Education Resources


Geo-Paleo Tours of Tippet Rise reveal the region’s geological wonders

On a bright blue morning in early August, guests and staff of Tippet Rise gathered on a ridge. All around them, hills unfolded like grassy waves. To the east, the Pryor and Bighorn mountains cast undulating shadows on the badlands that straddle Montana’s border with Wyoming. To the south rose the wall of the still-snowcapped Beartooth Range.

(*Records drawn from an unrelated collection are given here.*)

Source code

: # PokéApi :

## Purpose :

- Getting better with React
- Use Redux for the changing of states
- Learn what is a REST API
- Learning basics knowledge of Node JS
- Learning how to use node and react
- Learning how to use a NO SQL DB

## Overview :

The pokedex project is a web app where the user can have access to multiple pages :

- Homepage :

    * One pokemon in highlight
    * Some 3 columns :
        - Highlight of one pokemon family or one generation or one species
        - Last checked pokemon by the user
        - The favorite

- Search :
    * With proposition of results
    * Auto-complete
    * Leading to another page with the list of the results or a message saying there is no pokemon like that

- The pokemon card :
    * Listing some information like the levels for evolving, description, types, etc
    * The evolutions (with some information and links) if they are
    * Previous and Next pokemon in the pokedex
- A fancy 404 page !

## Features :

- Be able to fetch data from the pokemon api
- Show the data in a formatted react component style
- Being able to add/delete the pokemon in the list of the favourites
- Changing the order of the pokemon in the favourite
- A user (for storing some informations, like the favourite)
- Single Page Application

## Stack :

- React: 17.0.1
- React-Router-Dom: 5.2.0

“Imagine crocodiles, alligators and dinosaurs and wet, humid bayous. That is what this place looked like then,” Jason Schein, a paleontologist, told the group. “It was swelteringly hot. The hottest time in the history of the earth,” he said, referring to the Late Cretaceous Period, when Tippet Rise sat on the shores of a vast inland sea.

While the art center has become known for its classical music concerts and mammoth outdoor sculptures, this tour isn’t about art or music. On the faculty of the Yellowstone Bighorn Research Association (YBRA), founded near Red Lodge in 1936 by Princeton University, Schein is leading Tippet Rise’s first-ever Geo-Paleo Tour—the result of a partnership between the art center and YBRA. Located on a 10,260-acre working sheep and cattle ranch, Tippet Rise is home to a unique combination of geological features, in part because it is poised at the confluence of two vastly different geological regions: the Beartooth Mountains and the Great Plains.


“The two regions couldn’t be more dissimilar,” Schein explained. “A thousand miles of young, layer-cake geology—in the form of sedimentary rock—all of a sudden butts up against the edge of the Beartooth Mountains, which are not only spectacular, but also much, much older than the plains, literally billions of years older. The two formations are so dramatically different—geologically, topographically, in age—they might as well be two separate continents.”

During the course of the three-hour Geo-Paleo Tour, 16 guests learned the northeast corner of Tippet Rise sits at the western edge of another geologic marvel: the renowned Hell Creek Formation. Created by rivers that flowed eastward to that inland sea through those hot, humid bayous Schein described, the Hell Creek Formation is one of the world’s richest fossil troves, one where fossilized dinosaur remains are routinely discovered. In the summers, amateur and professional paleontologists travel from around the world to Hell Creek dig sites in eastern Montana and the Dakotas to hunt for fossils.


Beneath much of Tippet Rise lays an ice age gravel deposit. Along the edge of the Beartooth Range, jagged limestone palisades contain early records of marine life. During the tour, guests saw vivid examples of these stages of the earth’s history. They hiked, listened, and asked questions. They found fossils, and even saw a perfectly permineralized—or fossilized— tree.


Lindsey Hinmon, Director of Outreach and Logistics for Tippet Rise, worked with YBRA to plan the Geo-Paleo Tours. “Our goal at Tippet Rise is to create an environment where art, music and nature intertwine. This is a wonderful way to help our guests explore the land’s extraordinary natural history.”